On 09/14/11 5:01 PM, Heather Ford wrote:
On Sep 14, 2011, at 2:21 PM, Theo10011 wrote:
On Thu, Sep 15, 2011 at 2:14 AM, Sarahslimvirgin@gmail.com wrote:
On Wed, Sep 14, 2011 at 14:28, Theo10011de10011@gmail.com wrote:
Adding video-taped interviews is the next step. Imagine articles about the Second World War containing video interviews by Wikipedians of people who lived through certain parts of it. There is no inherent POV issue there, so long as we observe NPOV, just as we do with text. Primary sources are already allowed, so long as used descriptively and not interpreted.
I had no idea we were so liberal about original research/primary sources from the countless hours I spent in #wikipedia-en-help telling new users why their cited references were rejected. Well, now we can finally have those thousands of articles about cure-alls and diet-pills, and penis-enlargement exercises, since the manufacturer's own research would satisfy those standards.

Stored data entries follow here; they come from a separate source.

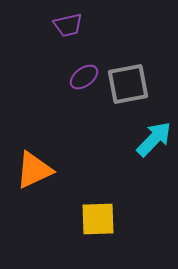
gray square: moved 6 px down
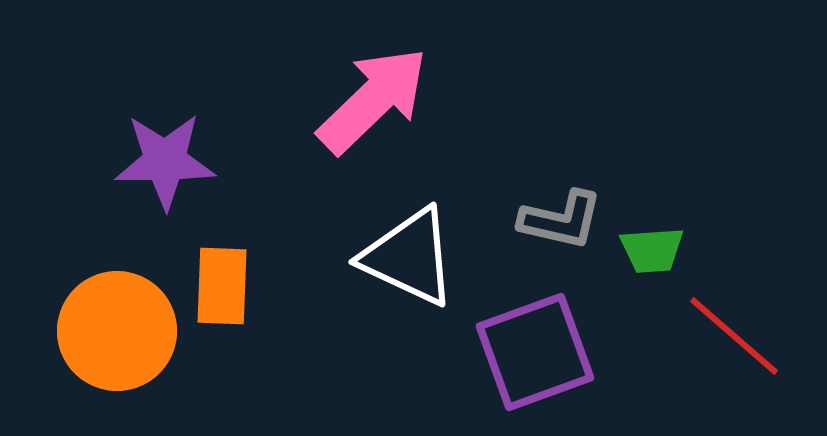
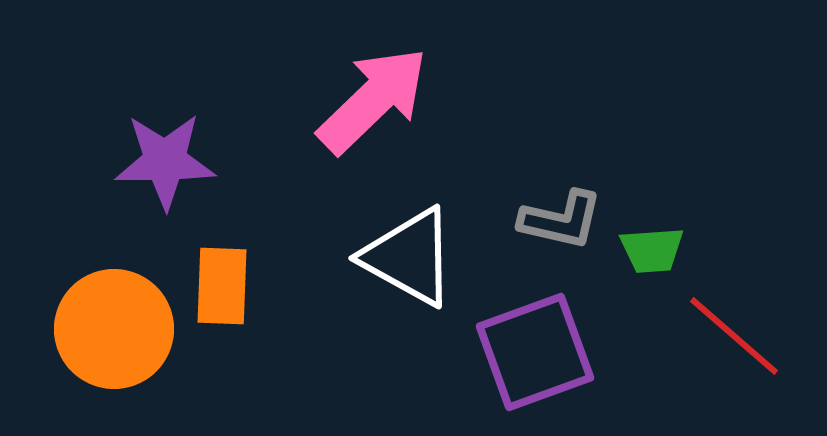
white triangle: rotated 4 degrees clockwise
orange circle: moved 3 px left, 2 px up
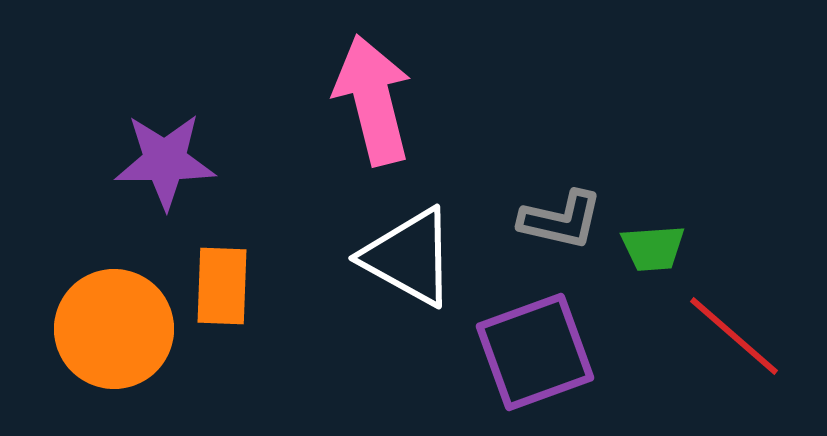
pink arrow: rotated 60 degrees counterclockwise
green trapezoid: moved 1 px right, 2 px up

I'm not sure how this is related to the multimedia and images question? Will having multimedia illustrating an article mean that we have more cure-alls and diet-pills articles? Or is this a slippery-slope argument?
I suppose such articles have their place, as do the manufacturer's own research and accumulated testimonials. Stating where the information is from is also important. If we can find no independent scientific research about the product we should state that too. The public needs to know this.